─── INFORMATION ───
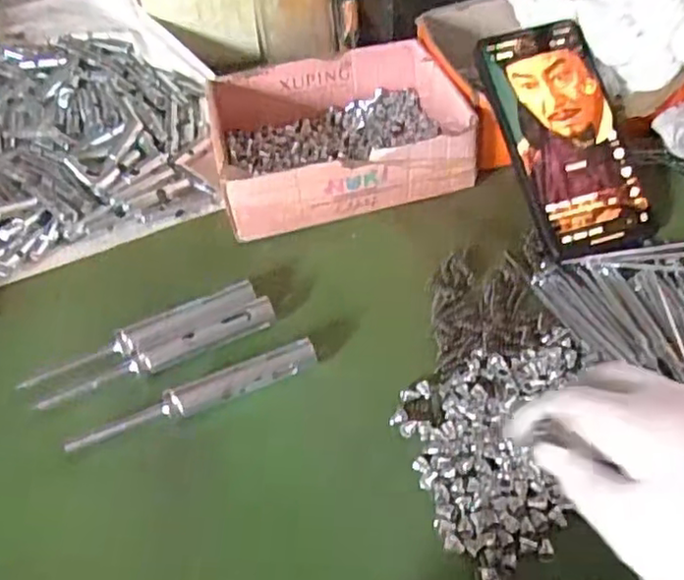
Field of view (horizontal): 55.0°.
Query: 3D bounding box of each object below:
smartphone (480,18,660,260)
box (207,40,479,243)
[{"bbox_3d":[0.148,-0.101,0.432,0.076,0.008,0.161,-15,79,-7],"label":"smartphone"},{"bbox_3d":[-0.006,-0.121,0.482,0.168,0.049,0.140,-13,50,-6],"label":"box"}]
───
─── INFORMATION ───
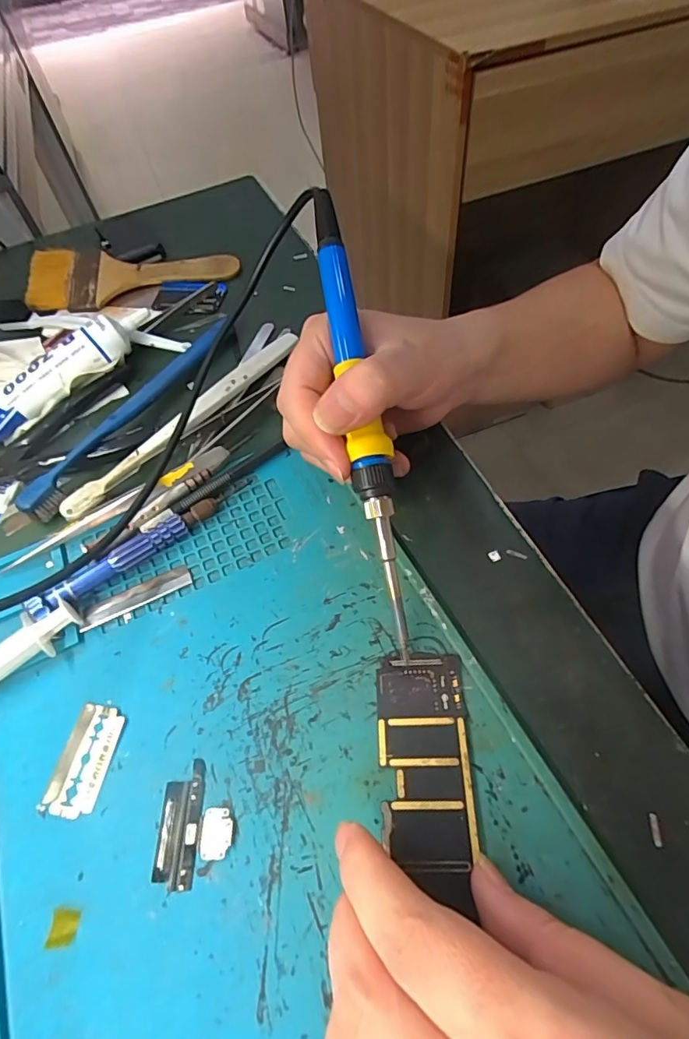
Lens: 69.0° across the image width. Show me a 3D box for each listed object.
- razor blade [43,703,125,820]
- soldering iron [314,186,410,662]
───
▸ AIM OF THE TASK: Your task is to restate, word for word, only those lines above that fall between the line holding "Lens: 69.0° across" and the line holding "- soldering iron [314,186,410,662]", inclusive.

▸ TASK RESULT:
Lens: 69.0° across the image width. Show me a 3D box for each listed object.
- razor blade [43,703,125,820]
- soldering iron [314,186,410,662]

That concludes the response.